Ligatures might look beautiful, but my brain just says "nope, I don't know this symbol" and refuses to process it in a meaningful way.

By @tln - 4 months
> Unfortunately the way things are set up means that you can only specify horizontal kerning when laying out horizontal text and vertical kerning for vertical text. If your script requires both, you are not going to have a good time.

The Ts operator (sets text rise, ie changes the baseline) could be useful here. Text selection in PDF readers may even treat text with different text rise as being on the same line.

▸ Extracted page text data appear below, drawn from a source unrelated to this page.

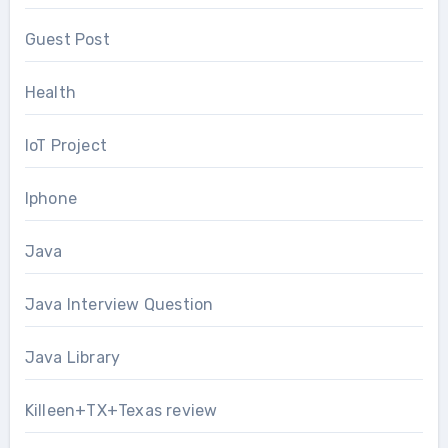
Guest Post
Health
IoT Project
Iphone
Java
Java Interview Question
Java Library
Killeen+TX+Texas review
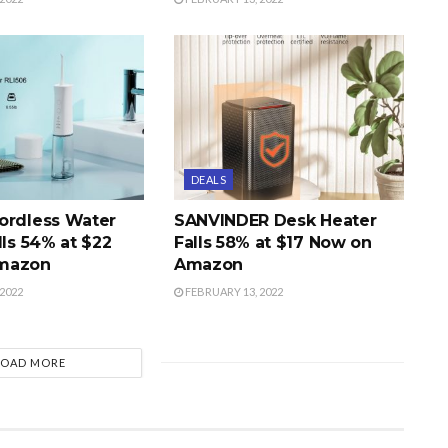
DEALS
ordless Water
SANVINDER Desk Heater
lls 54% at $22
Falls 58% at $17 Now on
mazon
Amazon
2022
FEBRUARY 13, 2022
LOAD MORE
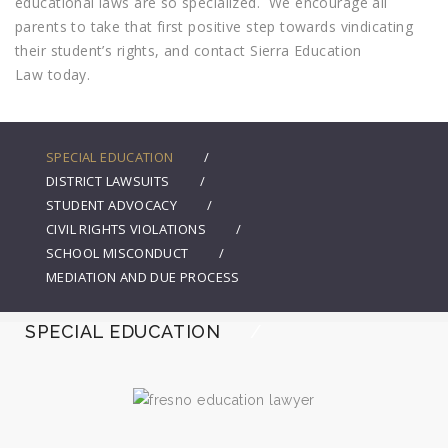
educational laws are so specialized. We encourage all
parents to take that first positive step towards vindicating
their student’s rights, and contact Sierra Education
Law today.
SPECIAL EDUCATION
DISTRICT LAWSUITS
STUDENT ADVOCACY
CIVIL RIGHTS VIOLATIONS
SCHOOL MISCONDUCT
MEDIATION AND DUE PROCESS
SPECIAL EDUCATION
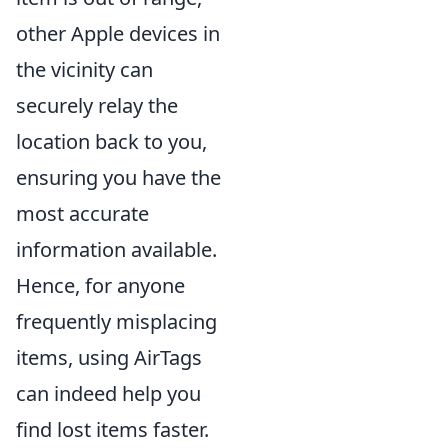
other Apple devices in
the vicinity can
securely relay the
location back to you,
ensuring you have the
most accurate
information available.
Hence, for anyone
frequently misplacing
items, using AirTags
can indeed help you
find lost items faster.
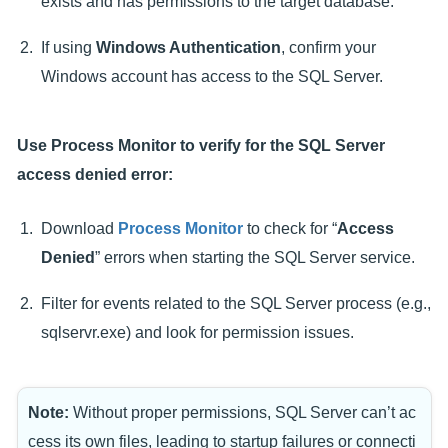
exists and has permissions to the target database.
If using
Windows Authentication
, confirm your
Windows account has access to the SQL Server.
Use Process Monitor to verify for the SQL Server
access denied error:
Download
Process Monitor
to check for “
Access
Denied
” errors when starting the SQL Server service.
Filter for events related to the SQL Server process (e.g.,
sqlservr.exe) and look for permission issues.
Note:
Without proper permissions, SQL Server can’t ac
cess its own files, leading to startup failures or connecti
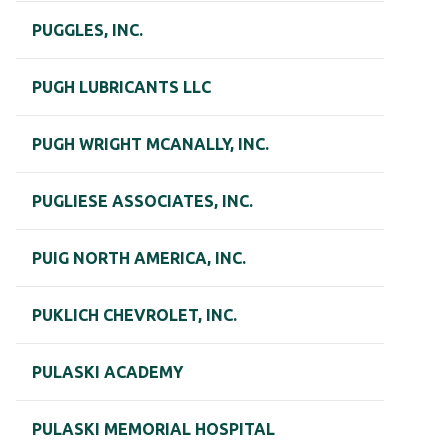
PUGGLES, INC.
PUGH LUBRICANTS LLC
PUGH WRIGHT MCANALLY, INC.
PUGLIESE ASSOCIATES, INC.
PUIG NORTH AMERICA, INC.
PUKLICH CHEVROLET, INC.
PULASKI ACADEMY
PULASKI MEMORIAL HOSPITAL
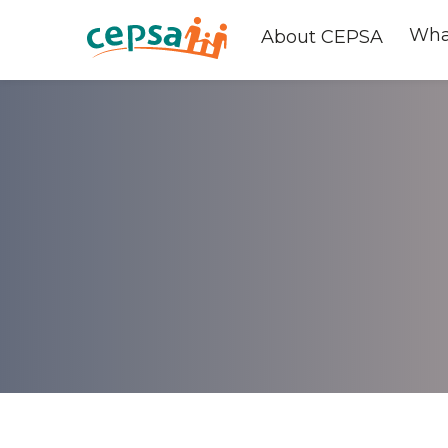
Wha
About CEPSA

> We could specify kerning manually with a custom translation matrix that translates the rendering location by the amount needed. There are two main downsides to this. First of all it would mean that instead of having a stream of glyphs to render, you'd need to define 9 floating point numbers (actually 6 due to reasons) between every pair of glyphs.

Or use Td... 2 numbers.

By @mistrial9 - 4 months
congrats on the journey into print technology! as others have said, ligatures divide the audience into "no extras please, I want clear character codes for my tech work" and "produce visually pleasing type content for my excellent reading audiences"

Digital information is relatively new compared to print.. which is relatively new compared to human history. So there is some overlap in communication, language, style and accuracy challenges. Print is not dead! but not the focus so much on an online forum.

PDF the document definition is sort of a mess really, but here it is. Obviously Adobe Systems is not going to save everyone. great to see this writeup here today.

By @TRiG_Ireland - 4 months
PDF was originally designed for printers, wasn't it? So making it accessible to screen readers is tricky.